■ Problem to work on: Print, exactly as they appear in the listing below, the lines from the line with "wrist: (135, 796)" to the line with "pinky pip: (935, 845)", with both end lines kept.

### Data extract

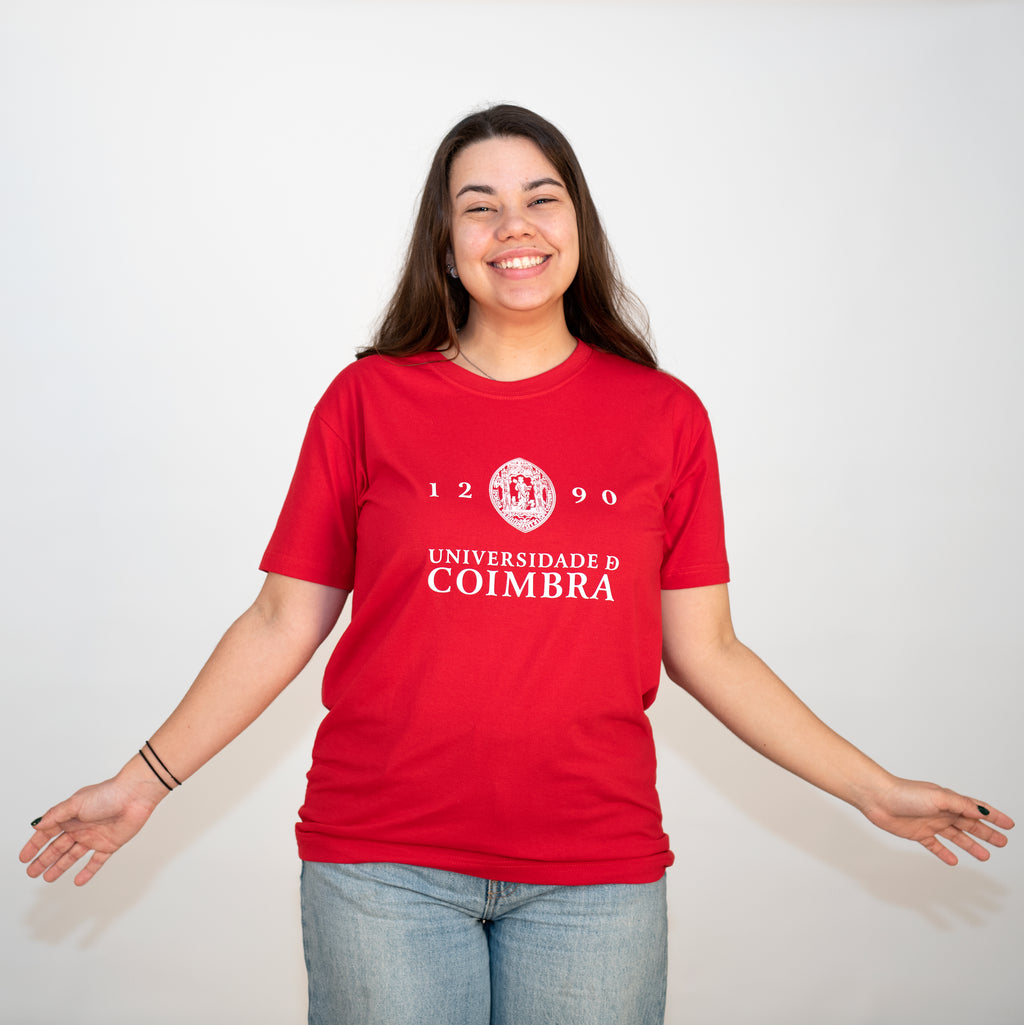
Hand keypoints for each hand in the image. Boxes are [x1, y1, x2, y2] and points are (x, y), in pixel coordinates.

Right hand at [20, 765, 166, 885]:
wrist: (135, 796)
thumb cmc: (107, 794)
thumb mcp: (76, 803)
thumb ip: (56, 815)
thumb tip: (38, 825)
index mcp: (71, 815)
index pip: (47, 833)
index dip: (35, 845)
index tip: (23, 858)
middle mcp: (81, 826)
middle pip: (58, 847)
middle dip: (44, 859)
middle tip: (31, 872)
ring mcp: (95, 836)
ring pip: (73, 855)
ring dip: (60, 866)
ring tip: (47, 878)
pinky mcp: (110, 844)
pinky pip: (96, 861)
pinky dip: (87, 872)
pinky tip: (78, 881)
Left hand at [861, 777, 1013, 865]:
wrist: (877, 798)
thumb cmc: (904, 793)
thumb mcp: (938, 797)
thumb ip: (960, 805)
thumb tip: (982, 812)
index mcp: (949, 800)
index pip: (976, 808)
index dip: (994, 816)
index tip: (1009, 825)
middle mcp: (941, 811)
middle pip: (970, 824)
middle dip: (987, 833)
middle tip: (1002, 843)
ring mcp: (930, 823)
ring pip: (956, 836)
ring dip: (970, 845)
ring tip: (986, 856)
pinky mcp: (917, 833)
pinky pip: (935, 845)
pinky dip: (944, 853)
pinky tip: (953, 861)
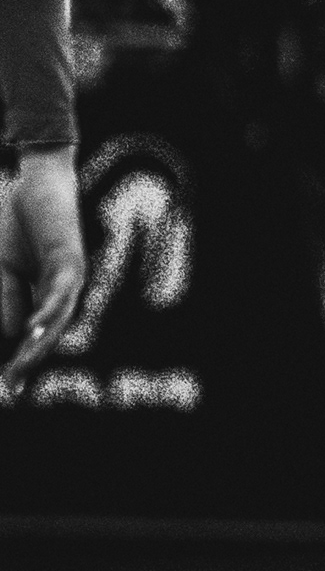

######

■ Answer section:
wrist: (135, 796)
thumb cmc: (107, 794)
thumb mcp: (76, 803)
thumb ip: (56, 815)
thumb tip: (38, 825)
index mcp: (71, 815)
index pip: (47, 833)
index dip: (35, 845)
index tip: (23, 858)
middle mcp: (81, 826)
middle pip: (58, 847)
middle dip: (44, 859)
middle tip: (31, 872)
ring mcp: (95, 836)
ring pip: (73, 855)
ring dip: (60, 866)
ring tip: (47, 878)
pinky mcp: (110, 844)
pinky pip: (96, 861)
pinky dip: (87, 872)
pinky tip: (78, 881)
Left hand at [861, 777, 1013, 865]:
wrist: (877, 798)
thumb cmc: (904, 793)
thumb mcp: (938, 797)
thumb ip: (960, 805)
thumb tip: (982, 812)
index mcp: (949, 800)
index pip: (976, 808)
index dip: (994, 816)
index tip: (1009, 825)
middle mcp: (941, 811)
middle pip: (970, 824)
middle dip: (987, 833)
middle tip: (1002, 843)
ring mcp: (930, 823)
ring pip: (956, 836)
ring dip: (970, 845)
ring tip: (986, 856)
pinky mcp: (917, 833)
pinky pip: (935, 845)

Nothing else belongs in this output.